Stored dataset items
* * *

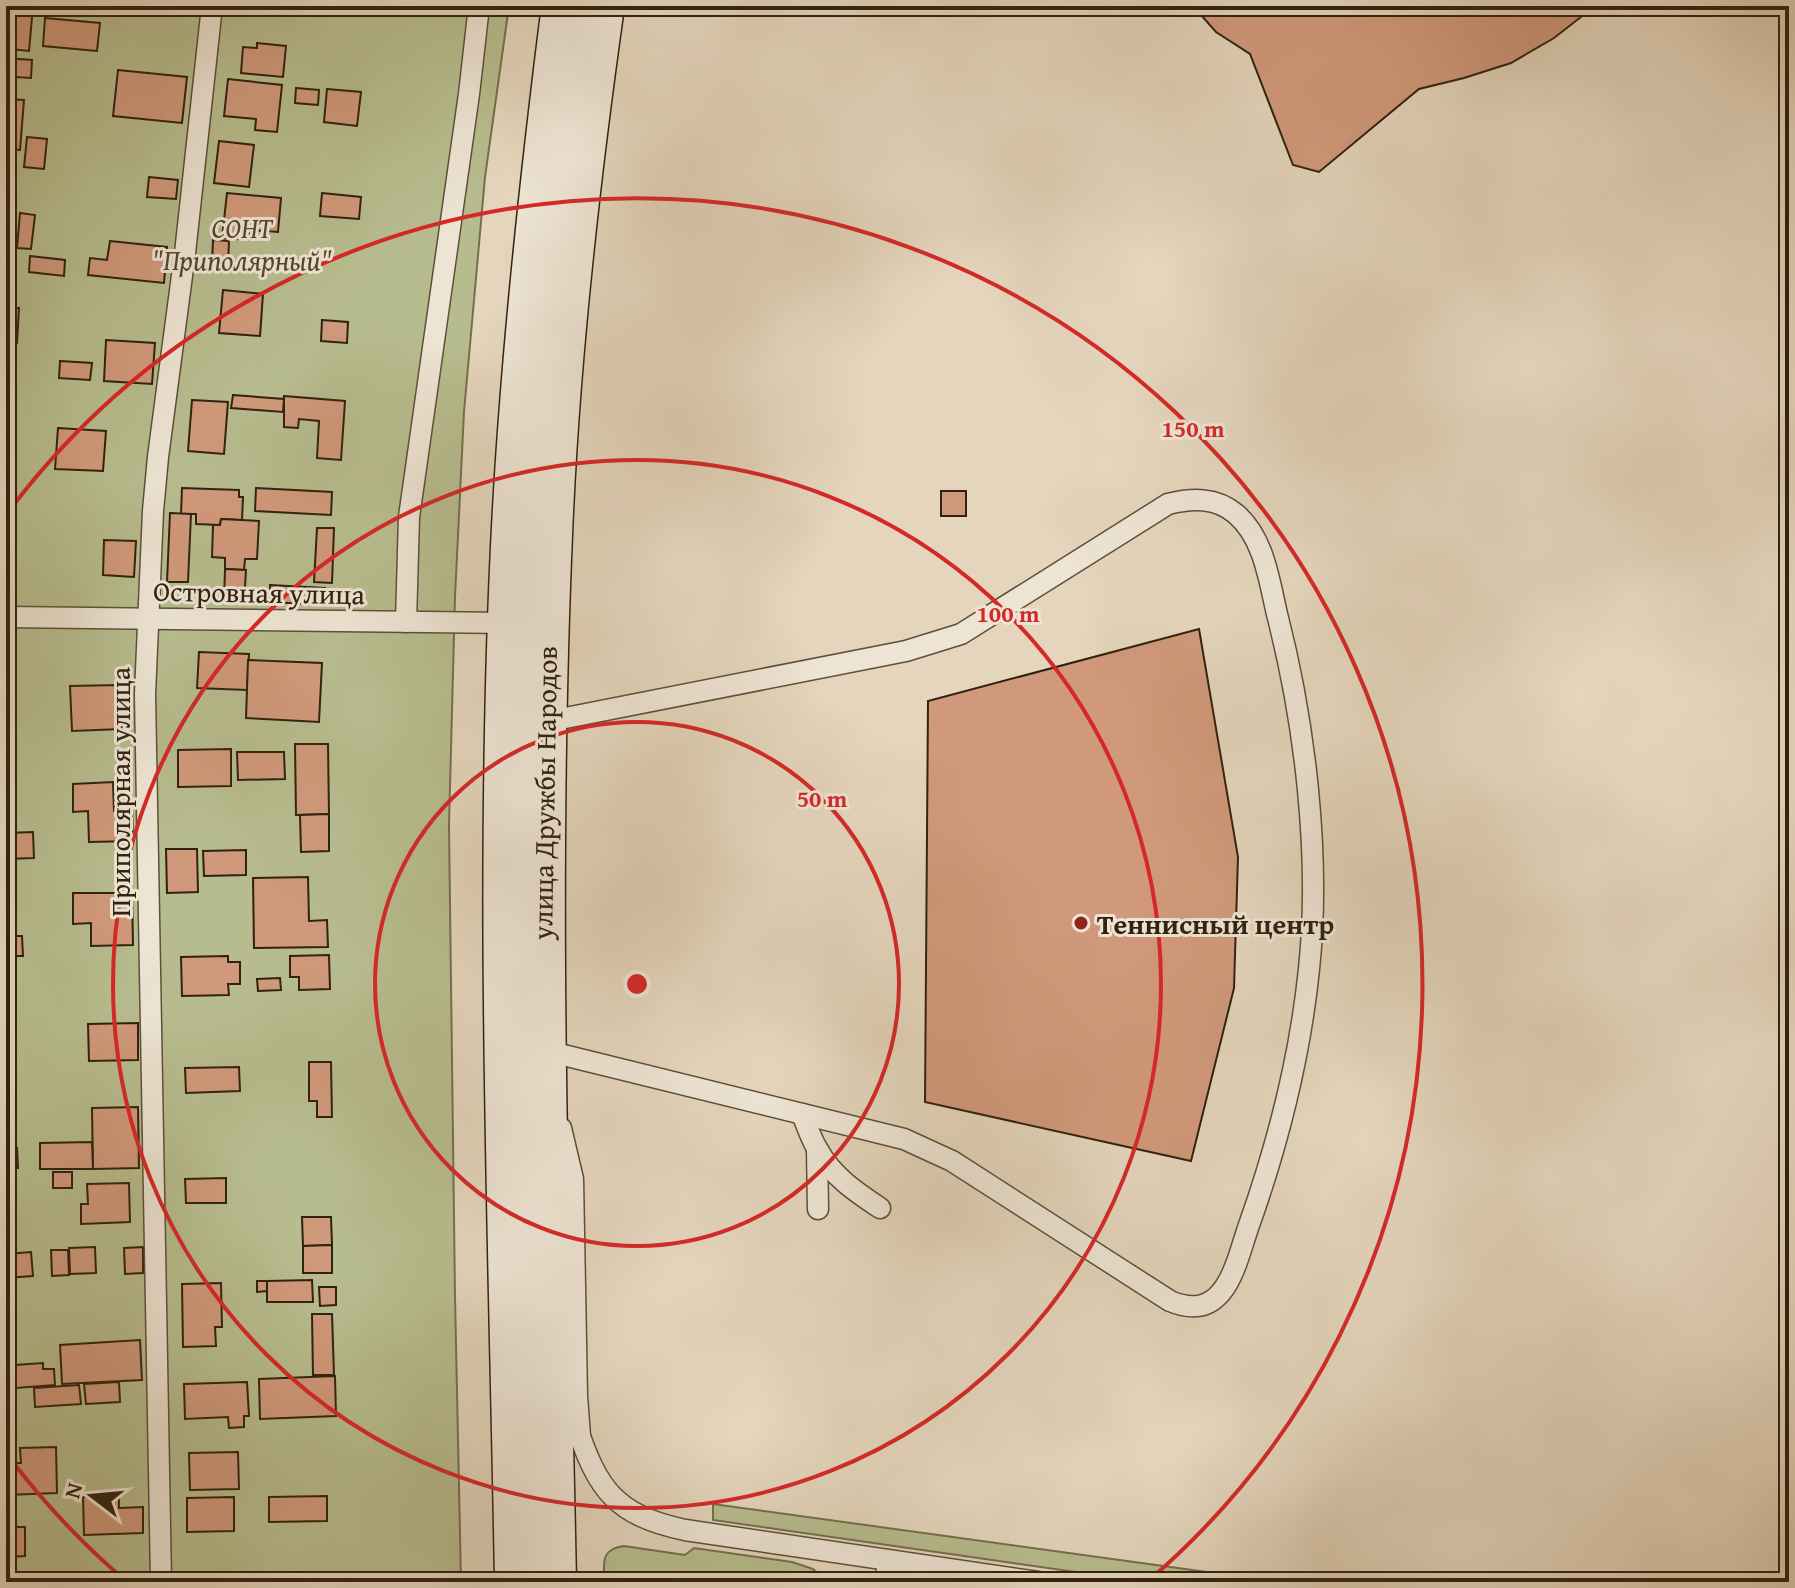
<svg xmlns="http://www.w3.org/2000/svg" width="1795" height="1588" font-family="'Gentium Book Plus',serif">
<style>
.green{fill:#b7bc8e;stroke:#746f4e;stroke-width:2}
.building{fill:#d0997b;stroke:#30220f;stroke-width:2}
.lines{fill:none;stroke-linecap:round;stroke-linejoin:round}
.lane-casing{stroke:#5d4f3a;stroke-width:23}
.secondary-casing{stroke:#30220f;stroke-width:47}
.lane{stroke:#ede4d3;stroke-width:20}
.secondary{stroke:#ede4d3;stroke-width:44}
.ring{fill:none;stroke:#d62828;stroke-width:4}
.poi-dot{fill:#8f2418;stroke:#ede4d3;stroke-width:3}
.labels{text-anchor:middle;dominant-baseline:central;stroke-width:6;stroke-linejoin:round;paint-order:stroke}
.park-label{font-size:28px;font-style:italic;fill:#52482f;stroke:#ede4d3}
.street-label{font-size:28px;fill:#30220f;stroke:#ede4d3}
.poi-label{font-size:28px;font-weight:bold;fill:#30220f;stroke:#ede4d3;text-anchor:start}
.centre{fill:#d62828;stroke:#ede4d3;stroke-width:4}
.ring-label{font-size:24px;text-anchor:middle;font-weight:bold;fill:#d62828;stroke:#ede4d3;stroke-width:6;stroke-linejoin:round;paint-order:stroke}
</style>
<rect width="100%" height="100%" fill="#e4d5bc"/>
<filter id="stains"><feTurbulence type="fractalNoise" baseFrequency=".0025" numOctaves="4"/><feColorMatrix values="0 0 0 0 .2 0 0 0 0 .09 0 0 0 0 .02 0 0 0 .5 -.17"/></filter>
<radialGradient id="worn" r=".72"><stop offset=".6" stop-color="#630" stop-opacity="0"/><stop offset="1" stop-color="#630" stop-opacity=".3"/></radialGradient>
<g class="green">
<path d="M6 6H509L485 177 464 412 455 597 449 825 455 1296 461 1582H6Z"/>
<path d="M713 1504 1207 1572 1272 1582H1146L713 1520Z"/>
<path d="M624 1546 685 1555 694 1548 792 1562 813 1569 828 1582H604C604 1563 600 1549 624 1546Z"/>
</g>
<g class="building">
<path d="M14 6H33L29 51 10 49Z"/>
<path d="M1193 6H1595L1554 38 1511 63 1464 78 1419 89 1319 172 1293 165 1250 54 1216 32Z"/>
<path d="M45 18 100 23 97 51 43 46Z"/>
<path d="M257 43 286 46 283 77 241 73 243 47 257 48Z"/>
<path d="M6 58 32 60 31 78 16 77 15 92 6 91Z"/>
<path d="M118 70 187 77 182 123 113 116Z"/>
<path d="M228 79 282 85 277 132 255 130 256 119 224 116Z"/>
<path d="M296 88 319 90 318 105 295 103Z"/>
<path d="M327 89 361 92 357 126 324 122Z"/>
<path d="M7 99 24 100 20 150 6 149Z"/>
<path d="M27 137 47 139 44 169 24 167Z"/>
<path d="M219 141 254 145 249 187 214 183Z"/>
<path d="M149 177 178 180 176 199 147 197Z"/>
<path d="M227 193 281 198 278 232 249 230V240L222 238Z"/>
<path d="M322 193 361 197 359 219 320 216Z"/>
<path d="M20 213 35 215 31 249 17 248Z"/>
<path d="M213 240 229 241 228 264 212 263Z"/>
<path d="M110 241 167 247 164 283 88 275 90 258 107 260Z"/>
<path d="M30 256 65 260 64 276 29 272Z"/>
<path d="M223 290 263 294 260 336 219 333Z"/>
<path d="M6 308H19L17 343H6Z"/>
<path d="M322 320 348 322 347 343 321 341Z"/>
<path d="M106 340 155 343 152 384 104 381Z"/>
<path d="M60 361 92 363 90 380 59 378Z"/>
<path d="M233 395 284 399 283 412 231 408Z"/>
<path d="M284 396 345 401 341 460 317 458 319 421 299 419 298 428 284 427Z"/>
<path d="M192 400 228 402 224 454 188 451Z"/>
<path d="M58 428 106 431 103 471 55 469Z"/>
<path d="M182 488 239 490V497H243L242 520 221 519 220 525 196 524V514H181Z"/>
<path d="M256 488 332 492 331 515 255 511Z"/>
<rect x="941" y="491" width="25" height="25"/>
<path d="M170 513 191 514 188 582H167Z"/>
<path d="M221 519 259 521 257 559H245L244 570 225 569V558L212 557 213 525H220Z"/>
<path d="M317 528H334L332 583 314 582Z"/>
<path d="M104 540 136 541 134 577 103 575Z"/>
<path d="M225 569 246 570 244 603 224 602Z"/>
<path d="M270 585 325 588 324 605 270 602Z"/>
<path d="M250 590H260L259 603 250 602Z"/>
<path d="M1199 629 1238 857 1234 988 1191 1161 925 1102 928 701Z"/>
<path d="M199 652 249 654 247 690 197 688Z"/>
<path d="M248 660 322 663 319 722 246 718Z"/>
<path d="M120 685 122 729 72 731 70 686Z"/>
<path d="M295 744H328L329 814 296 815Z"/>
<path d="M231 749V786L178 787V750Z"/>
<path d="M237 752H284L285 779 238 780Z"/>
<path d="M113 782 114 811 132 810 133 841 89 842 88 811 73 812V784Z"/>
<path d="M329 814V851L301 852 300 815Z"/>
<path d="M33 832 34 858 6 859V833Z"/>
<path d="M166 849H197L198 892 167 893Z"/>
<path d="M246 850V875L204 876 203 851Z"/>
<path d="M308 877 309 921 327 920 328 947 254 948 253 878Z"/>
<path d="M73 893H132L133 945 91 946V923L73 924Z"/>
<path d="M6 936H22L23 956H6Z"/>
<path d="M329 955 330 989 299 990V977H290V956Z"/>
<path d="M228 956V962H240V984H228L229 995 182 996 181 957Z"/>
<path d="M280 978 281 990 258 991 257 979Z"/>
<path d="M138 1023V1060L89 1061 88 1024Z"/>
<path d="M309 1062H331L332 1117H317V1101H309Z"/>
<path d="M239 1067 240 1091 186 1093 185 1068Z"/>
<path d="M138 1107 139 1168 93 1169 92 1108Z"/>
<path d="M92 1142 93 1169H40V1143Z"/>
<path d="M6 1148H17L18 1168H6Z"/>
<rect x="53" y="1172" width="19" height="16"/>
<path d="M226 1178V1203H186L185 1179Z"/>
<path d="M129 1183 130 1222 81 1224V1204H88L87 1184Z"/>
<path d="M302 1217H331L332 1245 303 1246Z"/>
<path d="M332 1245V1273H303V1246Z"/>
<path d="M95 1247 96 1273 70 1274 69 1248Z"/>
<path d="M143 1247V1273L125 1274 124 1248Z"/>
<path d="M51 1250H68L69 1275 52 1276Z"/>
<path d="M31 1252 33 1276 6 1278V1254Z"/>
<path d="M312 1280 313 1302H267V1281Z"/>
<path d="M257 1281H267V1291L257 1292Z"/>
<path d="M221 1283 222 1327H215L216 1346 183 1347 182 1284Z"/>
<path d="M319 1287H336V1305L320 1306Z"/>
<path d="M312 1314H332L334 1375H313Z"/>
<path d="M6 1325H12L15 1387 6 1388Z"/>
<path d="M140 1340 142 1380 62 1384 60 1345Z"/>
<path d="M43 1363V1369H54L55 1385 16 1388 15 1365Z"/>
<path d="M335 1376 336 1416 260 1419 259 1379Z"/>
<path d="M119 1382 120 1402 86 1404 84 1384Z"/>
<path d="M247 1382 249 1416H244V1427L229 1428 228 1417 185 1419 184 1384Z"/>
<path d="M79 1385 81 1404 35 1407 34 1388Z"/>
<path d="M56 1447 57 1493 7 1495 6 1463H21L20 1448Z"/>
<path d="M238 1452 239 1489 190 1490 189 1453Z"/>
<path d="M119 1495V1508L143 1507V1533L84 1535 83 1497Z"/>
<path d="M327 1496V1521L269 1522V1497Z"/>
<path d="M234 1497V1531L187 1532V1498Z"/>
<path d="M10 1527H25V1556L10 1557Z"/>
</g>
<g class="lines">
<defs>
<g id="lane">
<path d="M6 617 511 623"/>
<path d="M406 622 409 517 469 94 479 6"/>
<path d="M544 1054 543 1050 904 1139 952 1161 1170 1301C1225 1324 1235 1266 1248 1228 1278 1144 1300 1057 1309 969 1321 856 1305 723 1277 614 1269 580 1264 538 1236 514 1216 497 1192 498 1168 504L961 634 906 651 545 722"/>
<path d="M802 1114C807 1126 811 1139 818 1150 832 1176 856 1192 880 1208"/>
<path d="M561 1128 573 1179 577 1396 580 1436"/>
<path d="M817 1149 818 1209"/>
<path d="M576 1425C598 1490 615 1515 685 1530L1038 1582"/>
<path d="M887 1560V1582"/>
<path d="M161 1582 145 694 153 511 158 457 185 253 212 6"/>
</g>
<g id="secondary">
<path d="M517 1582C511 1231 496 878 514 527 523 353 542 179 564 6"/>
<path d="M554 1582C547 1233 535 884 550 535 557 358 577 182 602 6"/>
</g>
</defs>
<use href="#lane" class="lane-casing"/>
<use href="#secondary" class="secondary-casing"/>
<use href="#lane" class="lane"/>
<use href="#secondary" class="secondary"/>
</g>
<g class="ring">
<circle cx="637" cy="984" r="262"/>
<circle cx="637" cy="984" r="524"/>
<path d="M127 1582A786 786 0 0 1 9 1457M9 511A786 786 0 1 1 1147 1582"/>
</g>
<circle class="poi-dot" cx="1081" cy="923" r="8"/>
<g class="labels">
<g class="park-label">
<text x="242" y="227">СОНТ<tspan x="242" dy="32">"Приполярный"</tspan></text>
</g>
<g class="street-label">
<text transform="translate(259 592) rotate(1)">Островная улица</text>
<text transform="translate(119 792) rotate(-90)">Приполярная улица</text>
<text transform="translate(544 793) rotate(-89)">улица Дружбы Народов</text>
</g>
<g class="poi-label">
<text x="1097" y="923">Теннисный центр</text>
</g>
</g>
<circle cx="637" cy="984" r="12" class="centre"/>
<g class="ring-label">
<text x="1193" y="437">150 m</text>
<text x="1008" y="622">100 m</text>
<text x="822" y="807">50 m</text>
</g>
<rect width="1795" height="1588" fill="none" stroke="#e4d5bc" stroke-width="32"/>
<rect x="8" y="8" width="1779" height="1572" fill="none" stroke="#30220f" stroke-width="4"/>
<rect x="16" y="16" width="1763" height="1556" fill="none" stroke="#30220f" stroke-width="2"/>
<g transform="translate(92 1496) rotate(286)" stroke="#ede4d3" stroke-width="6" paint-order="stroke">
<path d="M0-6L14 30L0 20L-14 30Z" fill="#30220f"/>
<text y="-12" font-size="22" font-weight="bold" text-anchor="middle" fill="#30220f">N</text>
</g>
<rect width="100%" height="100%" filter="url(#stains)"/>
<rect width="100%" height="100%" fill="url(#worn)"/>
</svg>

* * *

■ **Problem requirements**: A verbatim transcription is needed of the lines above, starting at the line with "400 228 402" and ending at the line with "782 114 811", both included, and of nothing else.

■ **Completed exercise**:
<path d="M192 400 228 402 224 454 188 451Z"/>
<path d="M58 428 106 431 103 471 55 469Z"/>
<path d="M182 488 239 490V497H243L242 520 221 519 220 525 196 524V514H181Z"/>
<path d="M256 488 332 492 331 515 255 511Z"/>
<rect x="941" y="491" width="25" height="25"/>
<path d="M170 513 191 514 188 582H167Z"/>
<path d="M221 519 259 521 257 559H245L244 570 225 569V558L212 557 213 525H220Z"/>
<path d="M317 528H334L332 583 314 582Z"/>
<path d="M104 540 136 541 134 577 103 575Z"/>
<path d="M225 569 246 570 244 603 224 602Z"/>
<path d="M270 585 325 588 324 605 270 602Z"/>
<path d="M250 590H260L259 603 250 602Z"/>
<path d="M1199 629 1238 857 1234 988 1191 1161 925 1102 928 701Z"/>
<path d="M199 652 249 654 247 690 197 688Z"/>
<path d="M248 660 322 663 319 722 246 718Z"/>
<path d="M120 685 122 729 72 731 70 686Z"/>
<path d="M295 744H328L329 814 296 815Z"/>
<path d="M231 749V786L178 787V750Z"/>
<path d="M237 752H284L285 779 238 780Z"/>
<path d="M113 782 114 811 132 810 133 841 89 842 88 811 73 812V784Z"/>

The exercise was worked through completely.